UNITED STATES
SECURITIES AND EXCHANGE COMMISSION

WASHINGTON, D.C. 20549

 

FORM 8-K

 

CURRENT REPORT
PURSUANT TO SECTION 13 OR 15(d) OF THE
SECURITIES EXCHANGE ACT OF 1934

 

Date of report (Date of earliest event reported): April 18, 2020

 

Northwest Biotherapeutics, Inc.

(Exact name of registrant as specified in its charter)

 

Delaware   0-35737   94-3306718
(State or other jurisdiction   (Commission   (IRS Employer
of incorporation)   File Number)   Identification No.)

 

4800 Montgomery Lane, Suite 800

Bethesda, Maryland 20814

(Address of Principal Executive Offices)

 

(240) 497-9024

(Registrant’s telephone number, including area code)

 

(Former Name or Former Address, if Changed Since Last Report)

 

Check the appropriate box below if the Form 8-K filing is intended to simultaneously satisfy the filing obligation of the registrant under any of the following provisions (see General Instruction A.2. below):

 

¨ Written communications pursuant to Rule 425 under the Securities Act (17 CFR 230.425)

 

¨ Soliciting material pursuant to Rule 14a-12 under the Exchange Act (17 CFR 240.14a-12)

 

¨ Pre-commencement communications pursuant to Rule 14d-2(b) under the Exchange Act (17 CFR 240.14d-2(b))

 

¨ Pre-commencement communications pursuant to Rule 13e-4(c) under the Exchange Act (17 CFR 240.13e-4(c))

 

Title of each class:   Trading Symbol(s)   Name of each exchange on which registered:
Common Stock, par value, $0.001 per share   NWBO   OTCQB

  

Indicate by check mark whether the registrant is an emerging growth company as defined in Rule 405 of the Securities Act of 1933 (§230.405 of this chapter) or Rule 12b-2 of the Securities Exchange Act of 1934 (§240.12b-2 of this chapter).

 

Emerging Growth Company ¨

 

If an emerging growth company, indicate by check mark if the registrant has elected not to use the extended transition period for complying with any new or revised financial accounting standards provided pursuant to Section 13(a) of the Exchange Act. ¨

 

 

 

 

 

Item 5.07. Submission of Matters to a Vote of Security Holders.

DATA TO EXAMINE.
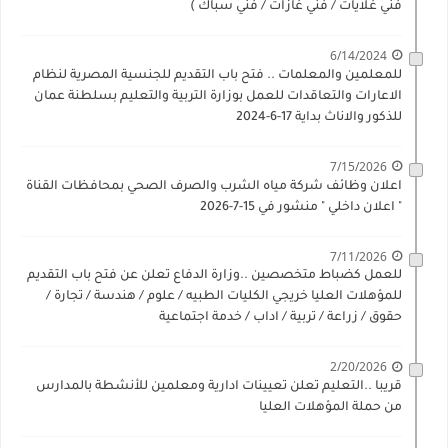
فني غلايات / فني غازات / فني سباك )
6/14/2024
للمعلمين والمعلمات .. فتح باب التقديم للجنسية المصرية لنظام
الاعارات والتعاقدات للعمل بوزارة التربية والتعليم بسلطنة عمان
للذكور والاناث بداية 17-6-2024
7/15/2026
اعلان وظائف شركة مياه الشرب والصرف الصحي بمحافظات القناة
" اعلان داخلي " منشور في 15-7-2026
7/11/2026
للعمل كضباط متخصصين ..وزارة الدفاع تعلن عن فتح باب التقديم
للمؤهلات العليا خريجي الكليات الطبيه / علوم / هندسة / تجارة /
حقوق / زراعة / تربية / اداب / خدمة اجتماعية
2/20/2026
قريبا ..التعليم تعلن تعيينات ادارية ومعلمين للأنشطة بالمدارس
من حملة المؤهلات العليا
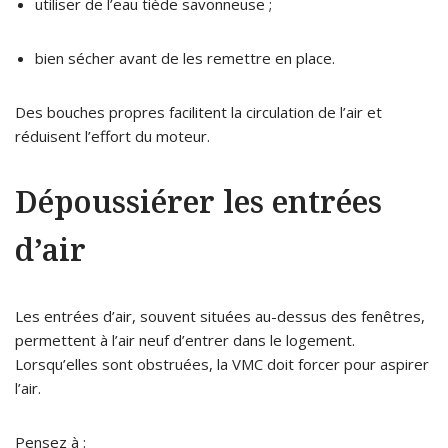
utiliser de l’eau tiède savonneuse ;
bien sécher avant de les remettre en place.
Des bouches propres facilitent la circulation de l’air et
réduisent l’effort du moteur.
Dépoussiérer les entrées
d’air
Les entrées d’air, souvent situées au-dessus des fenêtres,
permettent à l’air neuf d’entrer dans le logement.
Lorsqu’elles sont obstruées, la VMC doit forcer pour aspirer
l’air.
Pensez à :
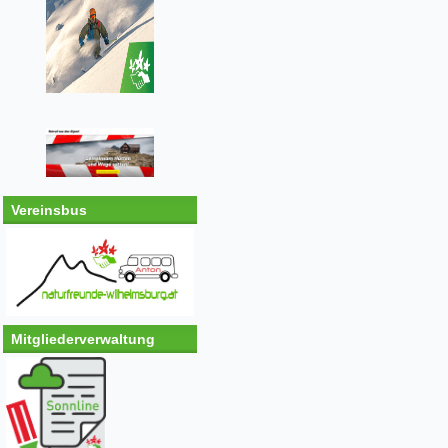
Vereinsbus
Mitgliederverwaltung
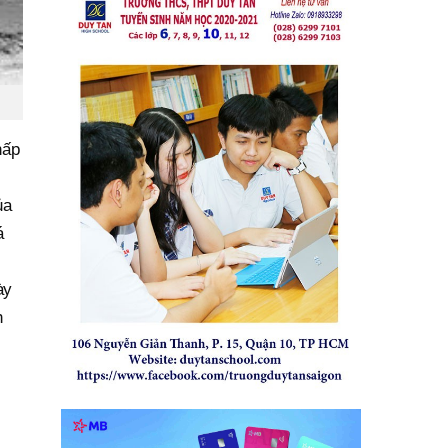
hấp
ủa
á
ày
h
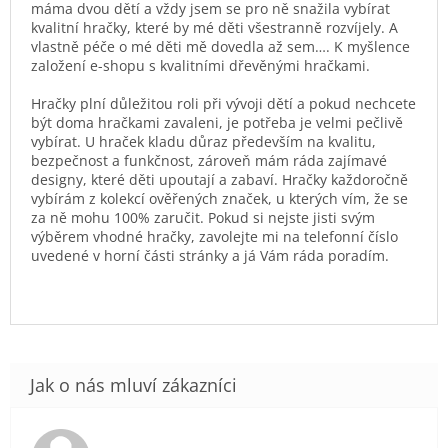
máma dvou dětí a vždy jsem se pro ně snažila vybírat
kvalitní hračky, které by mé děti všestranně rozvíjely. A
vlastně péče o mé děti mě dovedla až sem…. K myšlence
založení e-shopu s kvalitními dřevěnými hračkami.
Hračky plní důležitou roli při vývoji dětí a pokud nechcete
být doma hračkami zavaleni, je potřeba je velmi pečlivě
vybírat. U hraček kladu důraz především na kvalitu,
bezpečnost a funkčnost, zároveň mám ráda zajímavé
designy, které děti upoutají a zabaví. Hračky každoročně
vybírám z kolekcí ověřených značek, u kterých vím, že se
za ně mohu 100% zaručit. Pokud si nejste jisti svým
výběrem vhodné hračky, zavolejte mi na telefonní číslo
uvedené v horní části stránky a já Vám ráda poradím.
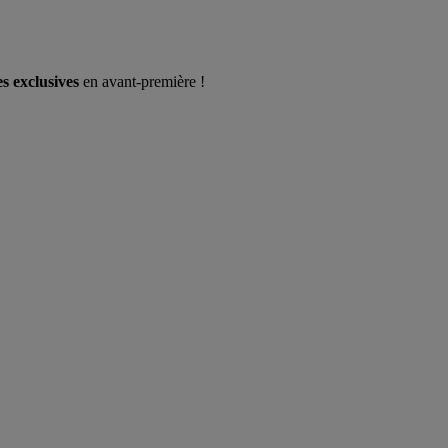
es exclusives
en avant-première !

EXERCISE INSTRUCTIONS. Rewrite the Form 8-K cover page from "(Former Name or" to "(17 CFR 230.425)", changing "simultaneously" to "concurrently".

RESULT OF THE EXERCISE.
(Former Name or Former Address, if Changed Since Last Report)

 

Check the appropriate box below if the Form 8-K filing is intended to concurrently satisfy the filing obligation of the registrant under any of the following provisions (see General Instruction A.2. below):

 

¨ Written communications pursuant to Rule 425 under the Securities Act (17 CFR 230.425)